▶ **TASK**
The pictures in the listing below are to be skipped, while the lines between the line holding "exposure_s: 1/24" and the line holding "hfov_deg: 35.1", inclusive, are to be output exactly.

▶ **MATERIAL SHOWN**
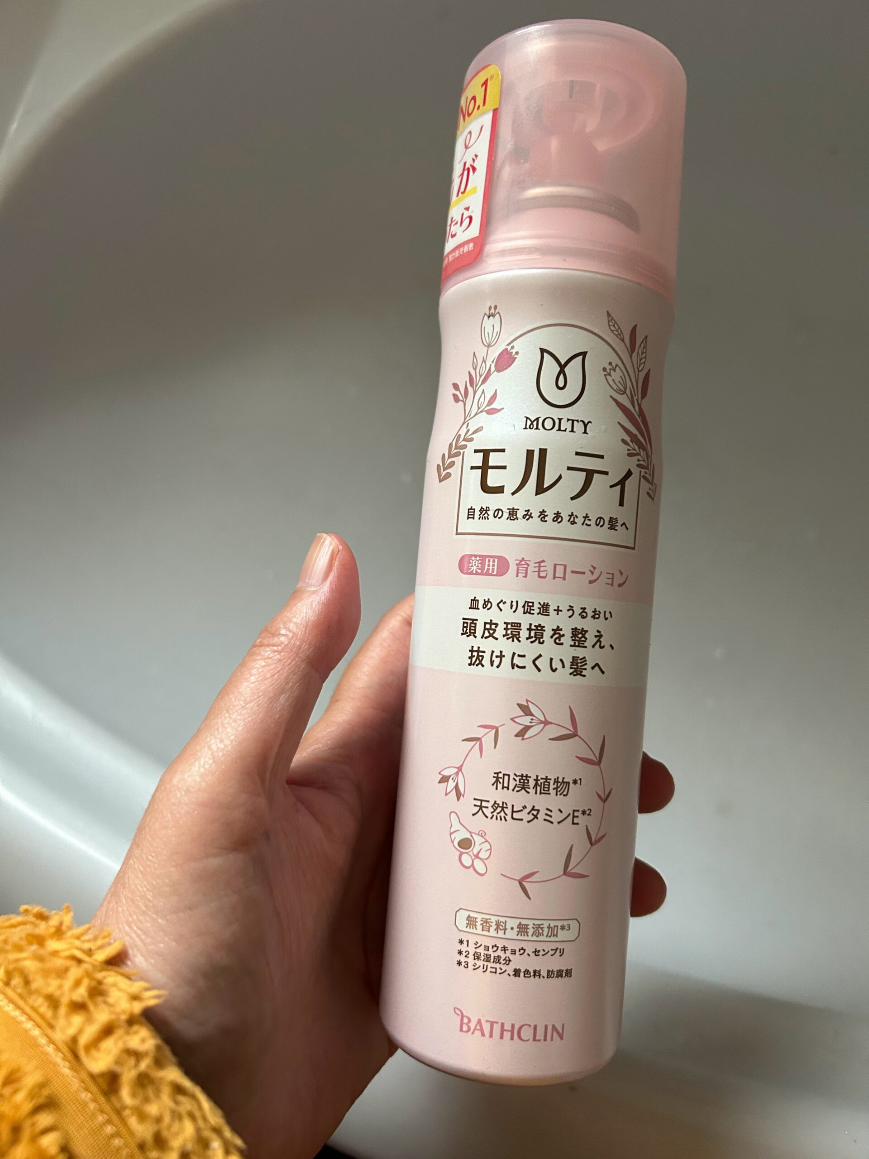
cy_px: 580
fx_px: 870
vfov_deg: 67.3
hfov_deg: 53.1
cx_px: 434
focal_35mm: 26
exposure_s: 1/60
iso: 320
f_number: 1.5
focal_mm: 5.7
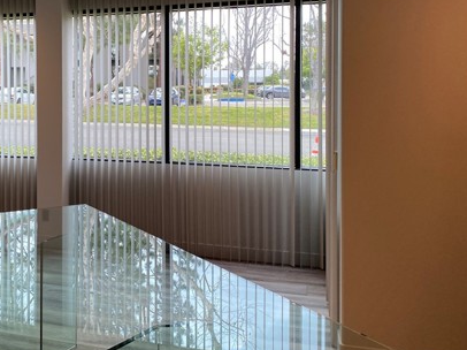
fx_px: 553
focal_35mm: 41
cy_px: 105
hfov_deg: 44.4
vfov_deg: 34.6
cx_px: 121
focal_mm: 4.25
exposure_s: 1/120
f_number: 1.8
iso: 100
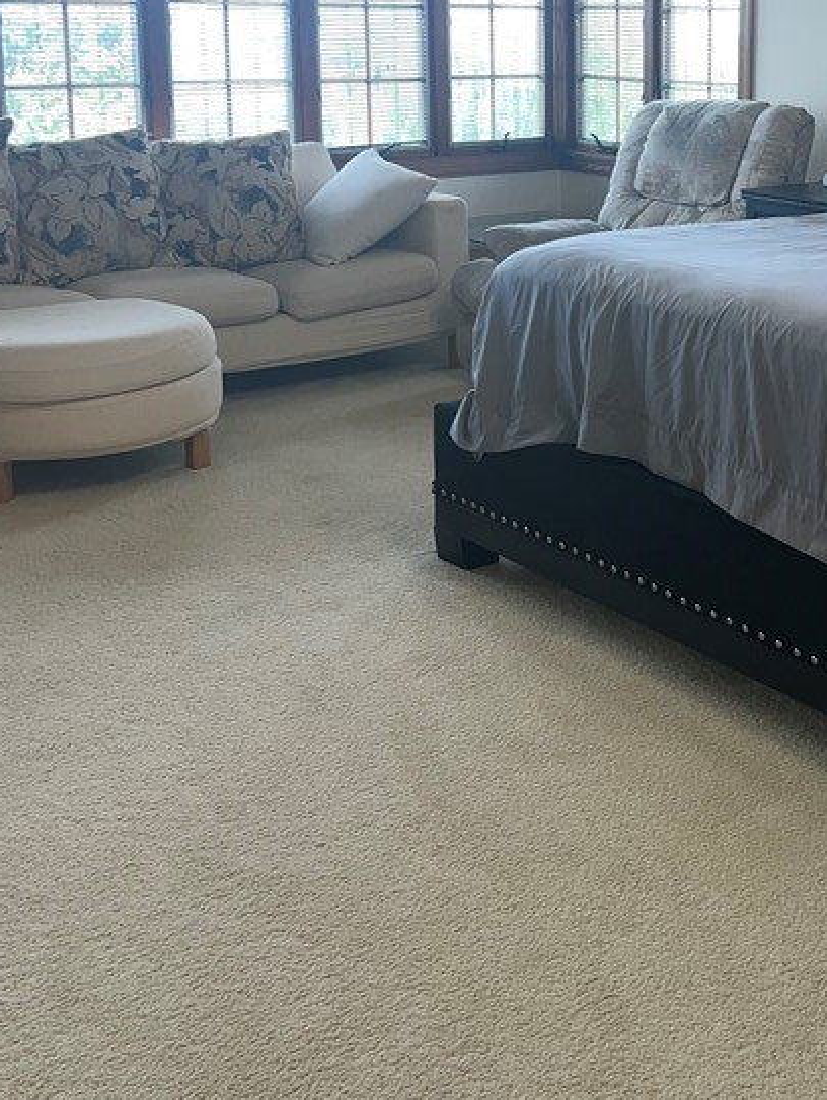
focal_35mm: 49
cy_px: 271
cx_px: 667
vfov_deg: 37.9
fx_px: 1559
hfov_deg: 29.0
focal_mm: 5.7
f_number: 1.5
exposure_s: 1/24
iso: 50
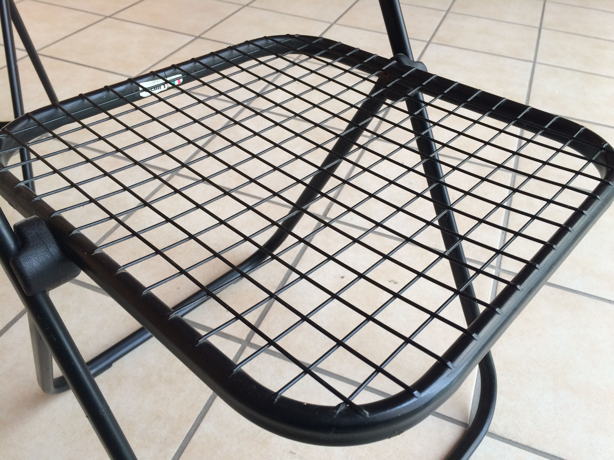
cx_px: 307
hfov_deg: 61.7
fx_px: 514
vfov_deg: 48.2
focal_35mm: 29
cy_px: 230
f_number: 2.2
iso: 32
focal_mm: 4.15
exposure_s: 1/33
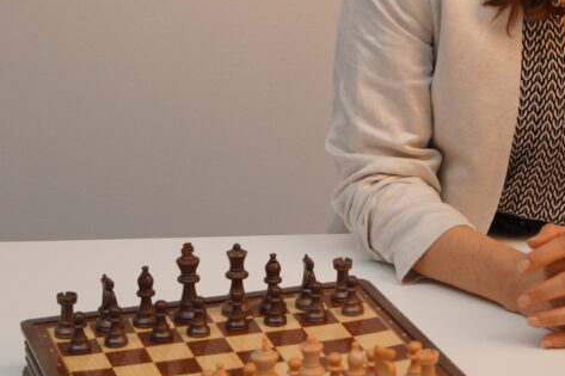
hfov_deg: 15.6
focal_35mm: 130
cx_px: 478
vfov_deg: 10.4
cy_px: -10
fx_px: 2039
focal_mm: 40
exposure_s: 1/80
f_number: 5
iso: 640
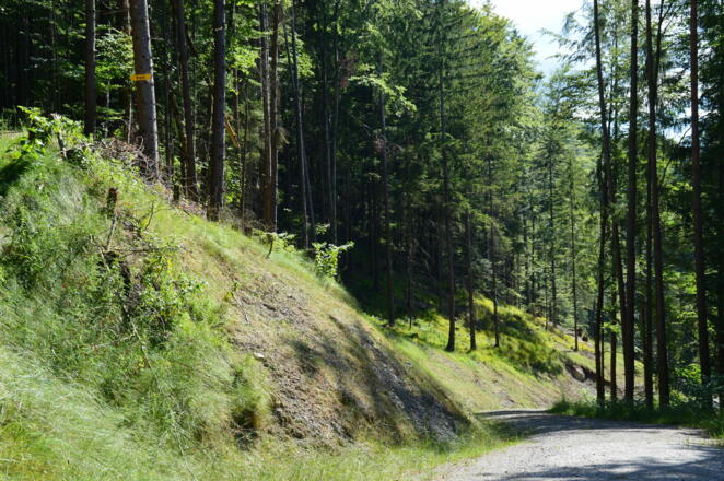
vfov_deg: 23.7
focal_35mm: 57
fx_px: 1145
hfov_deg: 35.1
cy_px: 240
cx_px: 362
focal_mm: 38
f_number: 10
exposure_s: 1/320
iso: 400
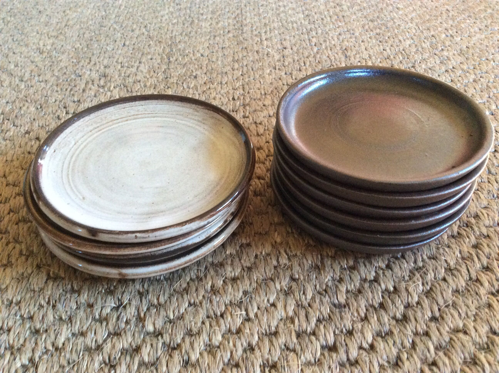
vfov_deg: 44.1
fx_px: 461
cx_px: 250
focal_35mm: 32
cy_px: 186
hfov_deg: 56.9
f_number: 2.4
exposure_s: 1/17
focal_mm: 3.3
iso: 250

▶ **EXERCISE ANSWER**
exposure_s: 1/24
iso: 50
cx_px: 307
hfov_deg: 61.7
fx_px: 514
vfov_deg: 48.2
focal_35mm: 29
cy_px: 230
f_number: 2.2
iso: 32
focal_mm: 4.15
exposure_s: 1/33
hfov_deg: 15.6
focal_35mm: 130
cx_px: 478
vfov_deg: 10.4
cy_px: -10
fx_px: 2039
focal_mm: 40
exposure_s: 1/80
f_number: 5
iso: 640
vfov_deg: 23.7
focal_35mm: 57
fx_px: 1145
hfov_deg: 35.1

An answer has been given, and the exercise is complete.